The model Dawson proposes in answer to Poulantzas is of each self-defined community going its own way. The stress on the autonomous nature of the smart grids Dawson celebrates rather implies that each community could just pull up the drawbridge at will in the face of natural disaster or state collapse. As is sometimes the case with green proposals, this can be read as a manifesto for the survival of communities with the wherewithal to be self-sufficient at the expense of those that can’t. Not everywhere has sufficient land around it to set up its own smart grid as Feldheim did, nor the $4,000 it took from each household to get it going.
It is also unjustifiably assumed that these autonomous communities would automatically develop genuine democracy, as opposed to an unstated hierarchy in which some get much more power (in all senses) than others. The way in which organisations which believe themselves to be flat and non-hierarchical, and which do not have internal democratic structures, tend to operate in practice is relevant here.

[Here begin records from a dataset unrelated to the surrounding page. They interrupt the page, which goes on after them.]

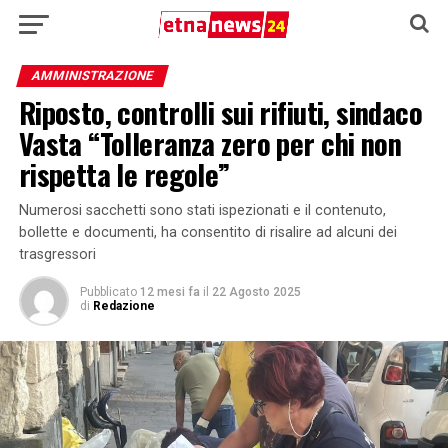
AMMINISTRAZIONE
Riposto, controlli sui rifiuti, sindaco
Vasta “Tolleranza zero per chi non
rispetta le regole”
Numerosi sacchetti sono stati ispezionati e il contenuto,
bollette e documenti, ha consentito di risalire ad alcuni dei
trasgressori
Pubblicato
12 mesi fa
il
22 Agosto 2025
di
Redazione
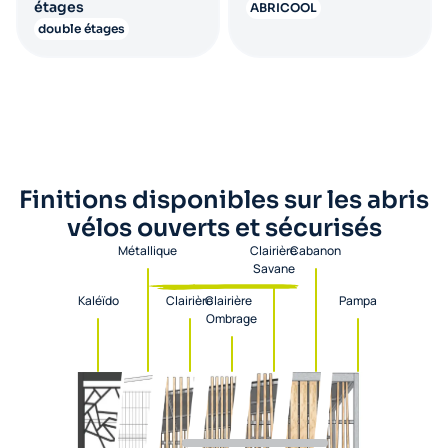
étages
ABRICOOL
double étages
Finitions disponibles sur les abris
vélos ouverts et sécurisés
Métallique
Clairière
Cabanon
Savane
Kaléïdo
Clairière
Clairière
Pampa
Ombrage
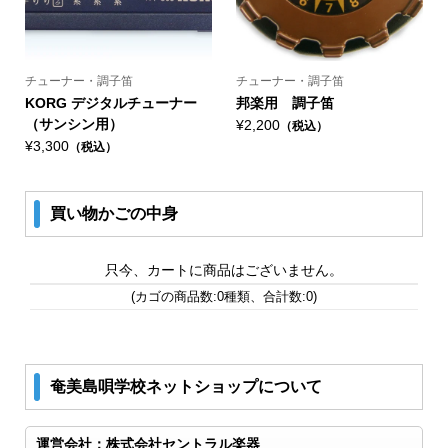
チューナー・調子笛
チューナー・調子笛
KORG デジタルチューナー
邦楽用 調子笛
（サンシン用）
¥2,200
（税込）
¥3,300
（税込）
買い物かごの中身
只今、カートに商品はございません。
(カゴの商品数:0種類、合計数:0)
奄美島唄学校ネットショップについて
運営会社：株式会社セントラル楽器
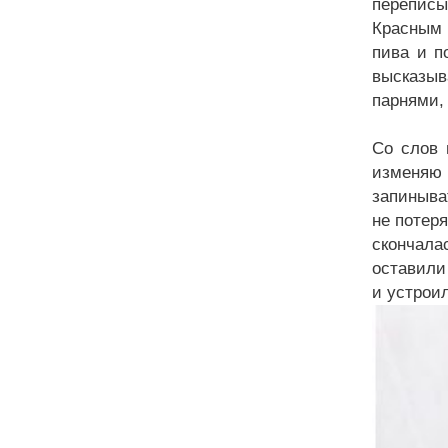
переписы
Красным 
пива и п
высказыв
парнями, 
Со слов 
изменяю 
запиныва
не потер
скончала
оставили
и устроил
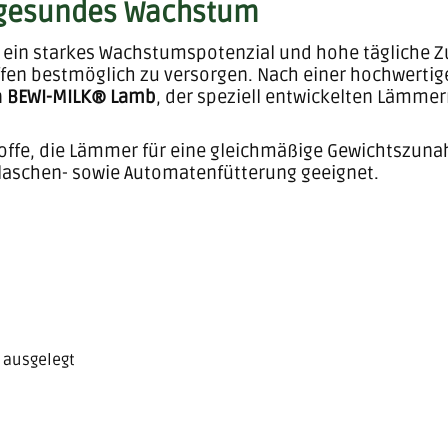
 gesundes Wachstum
in starkes Wachstumspotenzial und hohe tägliche Zu
ffen bestmöglich zu versorgen. Nach einer hochwerti
n
BEWI-MILK® Lamb
, der speziell entwickelten Lämmer
stoffe, die Lämmer für eine gleichmäßige Gewichtszun
 Flaschen- sowie Automatenfütterung geeignet.
 ausgelegt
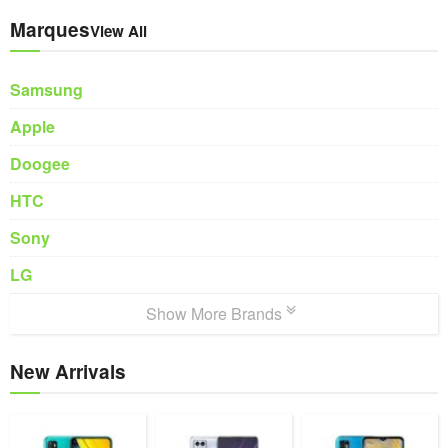
Marques
View All
Samsung
Apple
Doogee
HTC
Sony
LG
Show More Brands
New Arrivals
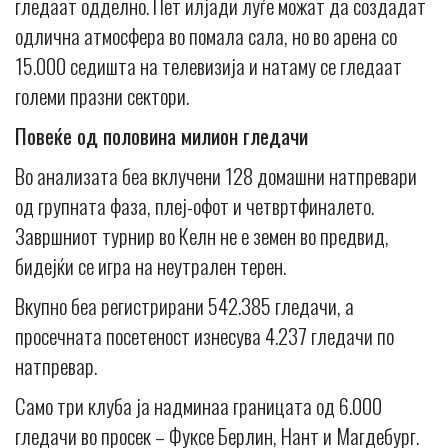
гледаат одделно. Пет илјади луѓе можат да создадат
одлична атмосфера во помала сала, но во арена со
15.000 седишта на телевизија и натаму се гледаат
големи празни сектори.
Повеќе од половина милион гледачи
Во анализата беа вклучени 128 домашни натпревари
од групната фаза, плеј-офот и четвртфиналето.
Завршниот турнир во Келн не е земен во предвид,
бидејќи се игра на неутрален терен.
Вкупно беа регистрирани 542.385 гледачи, а
просечната посетеност изнесува 4.237 гледачи по
натпревар.
Само три клуба ја надминаа границата од 6.000
гледачи во просек – Фуксе Берлин, Нант и Магдебург.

Dawson sees decentralised renewable generation at community level as a way of achieving ‘communal luxury and human solidarity’ (p.214). Unfortunately, this reads more at times as a proposal for individual communities to prepare themselves to survive the apocalypse, with all the lack of solidarity for those not so well prepared that that implies. Dawson is correct that the need for a wholesale shift away from fossil fuels is urgent. He is also correct that simply replacing power stations with solar panels, while addressing the immediate problem, does nothing to address the systemic causes of the crisis.
There is a strong case to be made that all utilities, including broadband, should be provided to everyone free at the point of delivery. Clean water, heat and power should be human rights, and since government policies themselves make access to the internet necessary to function in society, access to that too should be a given, not related to anyone’s ability to pay for it. This is only an argument against centralisation if we give up on the idea that we could ever bring centralised utilities under the people’s democratic control.
If you think that this is an impossible goal, then by all means, start planning your post-Day of the Triffids/zombie apocalypse self-sufficient community. A more hopeful view of our ability to fight back and change the world would have us fighting for a centralised renewable power grid run by and for the people.